Now that you have a deeper understanding of carbon credits and their two major classifications, here’s how they work for businesses:
- Through The Cap-And-Trade Program
In the cap-and-trade program, the government sets a cap or limit on how much carbon or an equivalent amount of greenhouse gas your business can emit without incurring any charge. One credit permits the emission of one ton of carbon or an equal amount of greenhouse gas.
Unfortunately, your business may not immediately be able to cut off carbon emissions at the set standards. Therefore, for your business to emit more carbon than the set amount, purchasing more carbon credits is required.
However, should your business operate and emit carbon below the set standards, you’re allowed to sell the remaining credits you may have to companies that are emitting more than the set standard. This is where the term trade in the cap-and-trade program comes in. By selling credits, your business makes money.
- Through Carbon Financing
Other than buying carbon credits from a regulatory body, your business can get carbon credits by investing in sustainable projects that are meant to reduce carbon and greenhouse gas emissions. For example, suppose there’s a sustainable project looking to establish a green energy plant. In that case, your business may choose to contribute funds to the project in exchange for a permit to emit a certain amount of carbon.
Money collected from carbon financing is mostly used to fund sustainable projects in developing countries. In most cases, you’ll find that such projects in those countries stall due to insufficient funds. Therefore, carbon financing comes in handy. The financing is usually done annually, where your business is expected to submit a given amount of money to the sustainable project.

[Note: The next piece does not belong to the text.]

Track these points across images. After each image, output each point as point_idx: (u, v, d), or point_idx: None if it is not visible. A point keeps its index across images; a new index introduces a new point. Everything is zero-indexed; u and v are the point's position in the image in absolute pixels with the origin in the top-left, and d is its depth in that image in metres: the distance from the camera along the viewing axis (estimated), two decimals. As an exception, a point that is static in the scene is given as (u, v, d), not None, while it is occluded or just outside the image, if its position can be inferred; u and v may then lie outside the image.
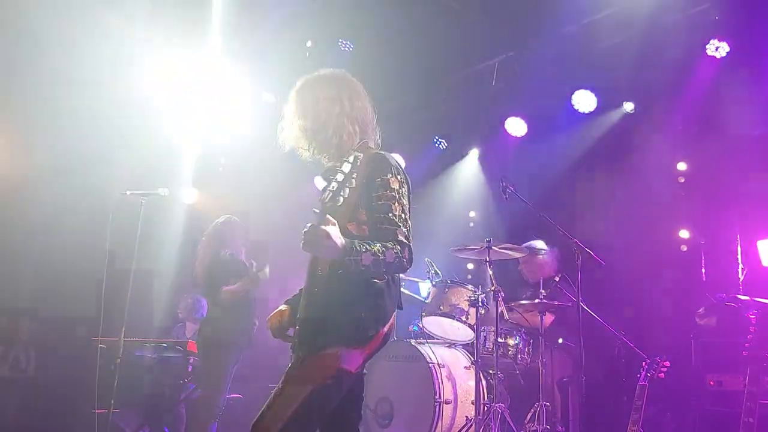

- By Implementing and Investing In Climate Action Projects
Carbon credits are often created through climate action projects, such as:
- Agricultural projects
- Forestry renewable energy projects
- Projects that promote energy efficiency
Whatever the case, the project has to, in one way or another, promote climate action or reduce greenhouse gas emission. Therefore, in a voluntary market, you can purchase carbon credits created in the above ways in two ways:
- Implementing the projects yourself—for example, planting trees
- Investing in the projects
Investing in the climate action project can take various forms. For example, if, in a voluntary market, there’s a farmer who plants trees and has already mature ones, your business can directly pay them to purchase carbon credits. In this case, you’ll be paying them since the trees help absorb the carbon your business emits.
Takeaway
As the issue of climate change continues to worsen globally, individuals, governments, businesses, and organizations are constantly coming up with methods to reverse and end climate change. One of the ways such goals can become attainable is through the introduction of the carbon credits program, wherein a particular organization is only allowed to emit up to one ton of carbon or an equivalent amount of greenhouse gases per credit. When the credit permit is exhausted, your business has to purchase extra ones.
For businesses, this program works in three ways—the cap-and-trade program, carbon financing, and implementing and investing in climate action programs. This article has discussed these three things comprehensively, making it a good place to start if you want to know how carbon credits can work for your business.